──────── TASK MATERIAL ────────
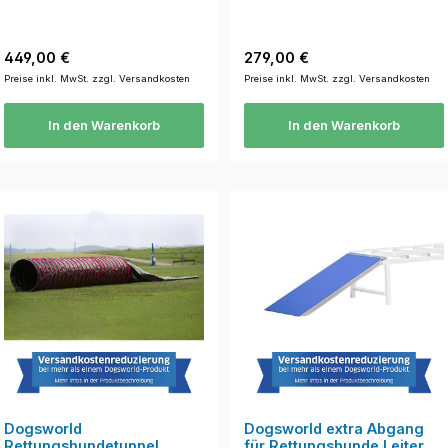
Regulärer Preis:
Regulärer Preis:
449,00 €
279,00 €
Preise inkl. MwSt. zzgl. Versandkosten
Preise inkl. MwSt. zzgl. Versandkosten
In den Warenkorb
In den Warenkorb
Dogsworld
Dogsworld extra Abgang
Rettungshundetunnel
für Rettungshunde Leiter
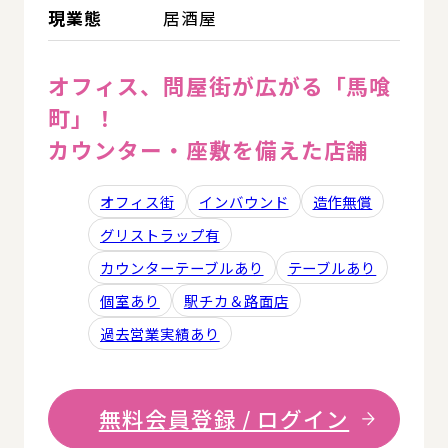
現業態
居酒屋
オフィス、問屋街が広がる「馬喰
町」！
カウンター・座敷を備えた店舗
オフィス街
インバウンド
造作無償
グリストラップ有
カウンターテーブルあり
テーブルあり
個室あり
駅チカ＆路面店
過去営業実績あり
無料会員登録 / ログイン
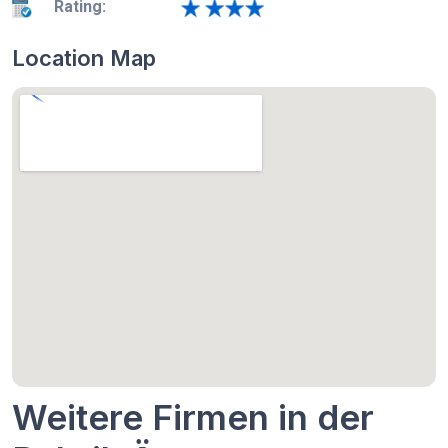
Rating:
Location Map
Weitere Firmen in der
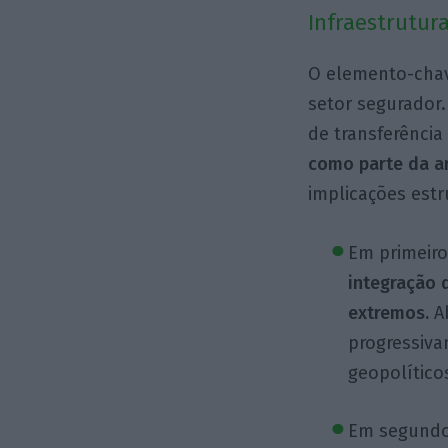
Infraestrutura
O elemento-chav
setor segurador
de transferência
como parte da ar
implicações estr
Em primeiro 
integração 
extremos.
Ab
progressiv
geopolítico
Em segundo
────────
-- BRIEF --
Render the material above as a Markdown table with the columns "Row" and "Text", giving each line its own numbered row. Skip blank lines and leave out the pictures.

-- YOUR SOLUTION --
| Row | Text |
|---|---|
| 1 | Regulärer Preis: |
| 2 | Regulärer Preis: |
| 3 | 449,00 € |
| 4 | 279,00 € |
| 5 | Preise inkl. MwSt. zzgl. Versandkosten |
| 6 | Preise inkl. MwSt. zzgl. Versandkosten |
| 7 | In den Warenkorb |
| 8 | In den Warenkorb |
| 9 | Dogsworld |
| 10 | Dogsworld extra Abgang |
| 11 | Rettungshundetunnel |
| 12 | für Rettungshunde Leiter |
| 13 | 現業態 |
| 14 | 居酒屋 |
| 15 | オフィス、問屋街が広がる「馬喰 |
| 16 | 町」！ |
| 17 | カウンター・座敷を備えた店舗 |
| 18 | オフィス街 |
| 19 | インバウンド |
| 20 | 造作無償 |
| 21 | グリストラップ有 |
| 22 | カウンターテーブルあり |
| 23 | テーブルあり |
| 24 | 個室あり |
| 25 | 駅チカ＆路面店 |
| 26 | 過去営業実績あり |
| 27 | 無料会員登録 / ログイン |
| 28 | Rating: |
| 29 | Location Map |
| 30 | Weitere Firmen in der |
| 31 | Infraestrutura |
| 32 | O elemento-chav |
| 33 | setor segurador |
| 34 | de transferência |
| 35 | como parte da ar |
| 36 | implicações estr |
| 37 | Em primeiro  |
| 38 | integração  |
| 39 | extremos. |
| 40 | Ab |
| 41 | progressiv |
| 42 | geopolítico |
| 43 | Em segundo |